We first came across this artist when he released his video ‘Austria’ quite recently. Further enquires have seen us learn that he is a very busy individual and someone who is very much in demand among his peers. Tonight he was here supporting Little Xs For Eyes and from the deadened showing of ‘Julie Andrews’ sweetly resides in a manner that caresses the soulful attributes to allow the lonesome awning cleverly consume the song. The bespoke derivative it possesses in the narrative adds appeal from the knowing way the guitar is worked through. Keeping the flow in the tempo to a good level of ability brings something relative to the live showing of ‘Rattling Chains’. It all comes to settle in a rather resounding way. With that there is also a justified level of appeal in his voice which encompasses the lightness of touch that abounds in the select touches. With a more upbeat prominence comes ‘Barry White’. How he corners the urgency is reflected from how the running in the guitar converses. The rich manner displayed allows things to come through in a withdrawn way but equally so in a more leisurely one.

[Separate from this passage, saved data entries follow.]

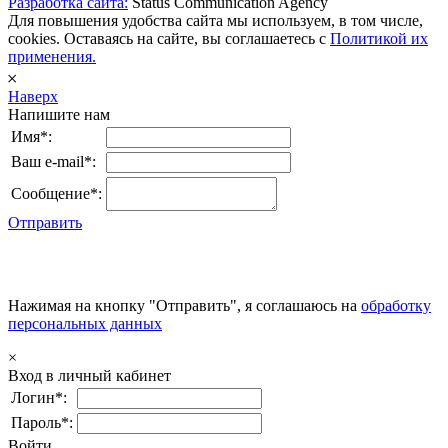
Разработка сайта:
Status Communication Agency
Для повышения удобства сайта мы используем, в том числе,
cookies. Оставаясь на сайте, вы соглашаетесь с
Политикой их
применения.
𐄂
Наверх
Напишите нам
Имя*:
Ваш e-mail*:
Сообщение*:
Отправить
Нажимая на кнопку "Отправить", я соглашаюсь на
обработку
персональных данных
×
Вход в личный кабинет
Логин*:
Пароль*:
Войти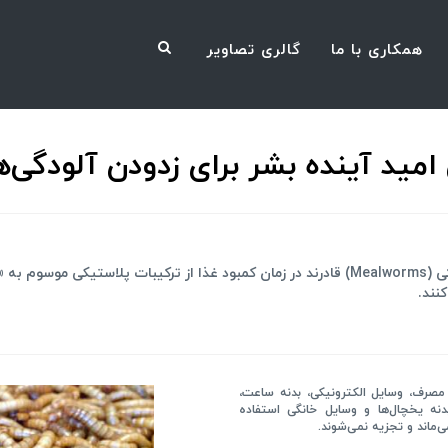
همکاری با ما
گالری تصاویر
امید آینده بشر برای زدودن آلودگی‌
محققان چینی و آمریکایی دریافته‌اند کرم‌های خوراکی (Mealworms) قادرند در زمان کمبود غذا از 
نند.
 مصرف، وسایل الکترونیکی، بدنه ساعت،
بدنه یخچال‌ها و وسایل خانگی استفاده
‌ماند و تجزیه نمی‌شوند.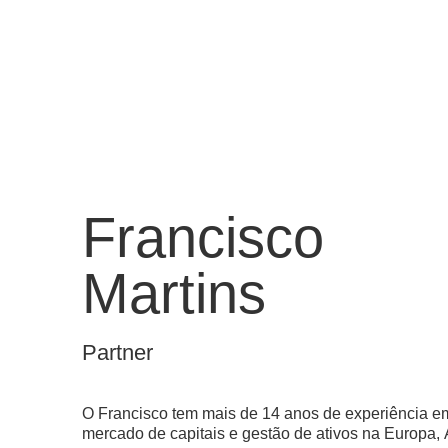
Francisco
Martins
Partner
O Francisco tem mais de 14 anos de experiência em
mercado de capitais e gestão de ativos na Europa, 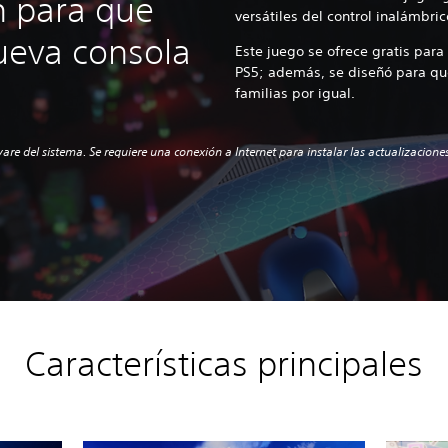
n para que
versátiles del control inalámbr
ueva consola
Este juego se ofrece gratis para
PS5; además, se diseñó para que
familias por igual.
ware del sistema. Se requiere una conexión a Internet para instalar las actualizaciones
Características principales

From the sad detail in the movement comes ‘Camaraderie’. This has a jaded quality to it that is descript in how it hides away. The obscure touches of it attempt an art house oeuvre that isn’t necessarily pulled off. It does bring something of The Velvet Underground across here in the later progression but you can’t help but think that where it loses its magic is in the lack of a full band behind it. Things become more intricate with ‘On This Pier Today’. The sedate feel of the guitar, alongside the darling display that holds the playing together, levels a great level of detail in the observation of the lyrics. This gives it a more sombre sense of worth from the gradual ebb and flow on stage.

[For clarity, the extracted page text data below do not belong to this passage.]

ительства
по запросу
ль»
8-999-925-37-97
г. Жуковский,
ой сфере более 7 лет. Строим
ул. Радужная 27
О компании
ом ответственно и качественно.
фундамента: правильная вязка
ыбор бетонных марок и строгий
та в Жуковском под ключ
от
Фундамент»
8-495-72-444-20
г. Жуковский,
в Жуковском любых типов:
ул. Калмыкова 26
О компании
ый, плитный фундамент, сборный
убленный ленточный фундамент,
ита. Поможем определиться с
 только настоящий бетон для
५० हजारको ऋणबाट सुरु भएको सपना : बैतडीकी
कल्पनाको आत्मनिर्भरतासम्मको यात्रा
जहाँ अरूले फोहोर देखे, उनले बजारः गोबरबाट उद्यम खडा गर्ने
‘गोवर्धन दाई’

There is a suggestion from how it collects that there is some ambition behind ‘One Good Eye’. The way it is hinted at is matched by the resolve on show here and the minimalist way it is teased through is subtle to say the least. What came next can only be described as wonderful. The sober calling of ‘Austria’ offers real poise from the measured degree of sincerity found in the value of the song. This is a conclusive value that is carried across in the performance. For his final offering ‘Join The Army’ there is a skilful pique about the tune. The careful nurturing here gives it all an obvious cut that is refined in a way that joins the dots. What is also a dutiful application is the harmonica. But overall it is a courteous effort and the vocals reside in a deepened fashion that is rather dependable.